Abstract

Introduction: Small intestine diverticulosis is a rare finding, recognized as a cause of non-specific symptoms of the gastrointestinal tract, and however, it is capable of causing life-threatening complications. It frequently occurs in older individuals, as was our case. An incidence between 0.2 to 4.5% is in autopsies reported. Small intestinal diverticula contain only mucosal and submucosal layers, which herniated through the muscular layer and pseudodiverticula classified. Clinical Case: A 95-year-old female with a history of hospitalization one year ago due to cholangitis associated with choledocholithiasis, which ERCP resolved, was discharged for not accepting elective cholecystectomy. She started with epigastric pain 48 hours before hospitalization, accompanied by nausea and vomiting on one occasion of gastro biliary content. Upon questioning, she reported abdominal pain in the right colic frame, present uresis, and no bowel movements. Integrated diagnosis of acute cholecystitis, emergency open cholecystectomy is determined and was done complete cholecystectomy was, later as a finding multiple thin-walled and vascularized diverticula were observed located in the jejunum 70 cm from the angle of Treitz and running towards the ileum, without apparent intestinal distress or perforation, thus concluding the surgical procedure.
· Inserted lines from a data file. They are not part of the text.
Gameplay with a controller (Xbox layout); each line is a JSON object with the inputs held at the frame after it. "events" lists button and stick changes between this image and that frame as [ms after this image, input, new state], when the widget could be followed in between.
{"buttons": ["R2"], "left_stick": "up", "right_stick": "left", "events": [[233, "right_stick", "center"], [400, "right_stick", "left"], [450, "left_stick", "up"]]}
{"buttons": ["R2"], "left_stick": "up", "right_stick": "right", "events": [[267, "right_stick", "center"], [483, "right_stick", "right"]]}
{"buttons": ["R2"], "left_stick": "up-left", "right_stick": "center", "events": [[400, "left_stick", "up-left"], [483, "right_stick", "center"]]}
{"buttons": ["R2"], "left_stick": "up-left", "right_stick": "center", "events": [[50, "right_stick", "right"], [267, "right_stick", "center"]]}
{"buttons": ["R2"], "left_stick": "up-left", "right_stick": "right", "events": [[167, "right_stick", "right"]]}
Discussion: Gallstone disease is a common health problem with an annual incidence of 1 to 4% in the general Western population. For uncomplicated jejunal diverticulosis, the treatment depends on the clinical stadium presentation and its complications, hence the importance of imaging techniques in pre-surgical diagnosis. In uncomplicated jejunal diverticulosis, the treatment is unnecessary; in uncomplicated jejunal diverticulitis, treatment is conservative, with only antibiotics; in perforated diverticulitis, intravenous antibiotic therapy and can be chosen CT-guided drainage and open or laparoscopic surgery is the choice in the case of peritonitis.